Quels seuils et déclencheurs chiffrés faut-il paramétrer dès le départ ?
| Thème | Seuil / déclencheur | Effet opérationnel |
|---|---|---|
| Transmissions de fonds à partir d’espèces / monnaie électronique | 1 000 € par opération ou 2 000 € cumulés/mois/client | COSI obligatoire |
| Dépôts/retraits d’espèces sur compte | > 10 000 € cumulés sur un mois civil | COSI obligatoire |
| Client occasionnel (selon activité) | 10 000–15 000 € | Identification / vérification renforcées |
| Jeux d’argent (selon activité) | ≥ 2 000 € par transaction/séance | Vigilance renforcée dédiée |
| Opérations liées en espèces / e-money | > 10 000 € | Justification renforcée |
| Conservation des données | 5 ans après exécution/fin relation | Archivage sécurisé, opposable en contrôle |
Attention
Quelles notions techniques devez-vous maîtriser pour éviter les faux pas ?

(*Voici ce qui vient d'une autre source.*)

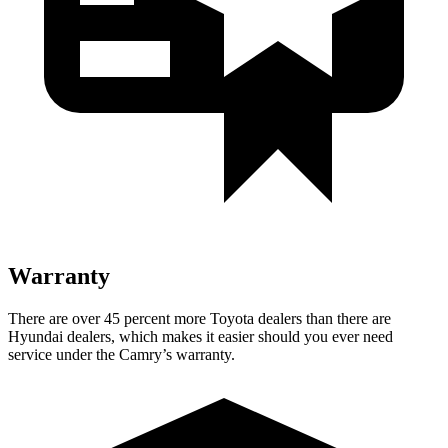
Warranty
There are over 45 percent more Toyota dealers than there are
Hyundai dealers, which makes
it easier should you ever need
service under the Camry’s warranty.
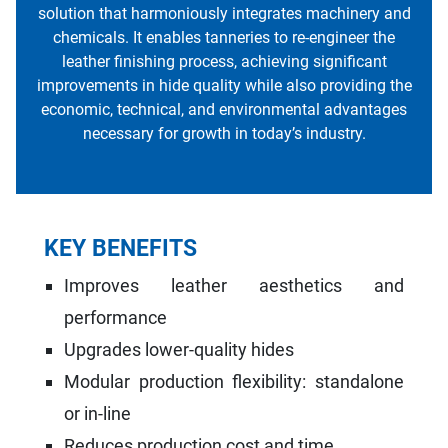
solution that harmoniously integrates machinery and
chemicals. It enables tanneries to re-engineer the
leather finishing process, achieving significant
improvements in hide quality while also providing the
economic, technical, and environmental advantages
necessary for growth in today’s industry.
KEY BENEFITS
Improves leather aesthetics and
performance
Upgrades lower-quality hides
Modular production flexibility: standalone
or in-line
Reduces production cost and time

- Bénéficiaire effectif (BE) : personne(s) physique(s) contrôlant l’entité (souvent > 25 % capital/droits de vote, ou contrôle par d’autres moyens).

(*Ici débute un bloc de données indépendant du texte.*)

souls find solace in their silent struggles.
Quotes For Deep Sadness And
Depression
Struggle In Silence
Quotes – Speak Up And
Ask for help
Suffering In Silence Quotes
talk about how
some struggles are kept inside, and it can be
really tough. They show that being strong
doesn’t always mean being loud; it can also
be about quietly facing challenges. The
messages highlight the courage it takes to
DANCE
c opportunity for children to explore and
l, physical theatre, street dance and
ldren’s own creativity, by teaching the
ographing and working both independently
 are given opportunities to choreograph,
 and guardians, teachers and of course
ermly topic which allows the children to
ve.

- PPE : fonctions publiques importantes (nationales/étrangères/internationales) + famille et proches associés ; revues au moins annuelles ; statut maintenu 12 mois après la fin des fonctions.
- Listes sanctions/gel : contrôle avant exécution ; gel immédiat si correspondance ; interdiction de mise à disposition.
- COSI vs DS :
- COSI = transmission objective (seuils) ;
- DS = suspicion caractérisée.
- Partage d’information intra-groupe : encadré, à des fins exclusives LCB-FT.

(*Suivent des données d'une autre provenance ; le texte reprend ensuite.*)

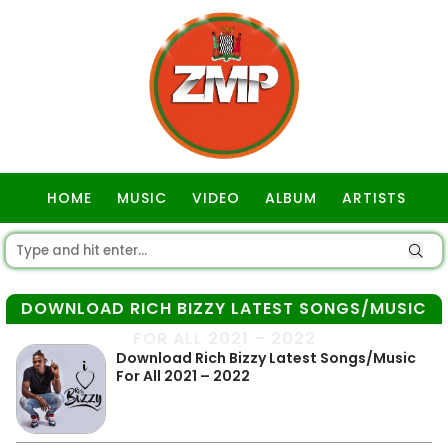
HOME
MUSIC
VIDEO
ALBUM
ARTISTS
GOSPEL
DOWNLOAD RICH BIZZY LATEST SONGS/MUSIC
FOR ALL 2021 – 2022
Download Rich Bizzy Latest Songs/Music
For All 2021 – 2022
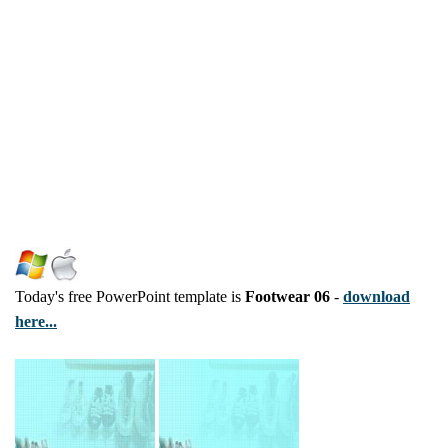
Today's free PowerPoint template is
Footwear 06
-
download
here...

- Traçabilité : datation/horodatage, comptes rendus d’analyse, décisions signées, preuves sources.
Bon à savoir
Comment organiser l’onboarding et les mises à jour KYC de manière fiable ?
- Identifier/vérifier le client et toute personne agissant pour son compte.
- Identifier/vérifier le bénéficiaire effectif (registre, statuts, schémas de détention).
- Screening PPE, sanctions/gel, interdictions sectorielles.
- Classer le risque (faible/moyen/élevé) et fixer pièces/fréquences de revue.
- Formaliser la décision d’entrée (niveau d’approbation, conditions).
- Planifier les revues périodiques (annuelles a minima pour PPE ; plus rapprochées si risque élevé).
Exemple de dossier “socle”
Extrait Kbis < 3 mois, statuts, organigramme capitalistique, registre BE, justificatifs d’adresse, identité dirigeants/mandataires, questionnaire activité/flux, preuves d’origine des fonds initiaux, captures de screening datées, décision d’entrée signée par la conformité.
Quels sont les risques de non-conformité et quels plafonds de sanctions envisager ?
Les manquements LCB-FT exposent à des amendes administratives élevées, des injonctions et des publications de décisions. Les plafonds varient selon le régulateur :
- Jusqu’à 10 % du chiffre d’affaires annuel total pour certaines personnes morales.
- Plafonds spécifiques pour certaines entités (ex. 100 M€).
- Côté marchés financiers (AMF), des plafonds peuvent aller jusqu’à 100 M€ ou un pourcentage du CA.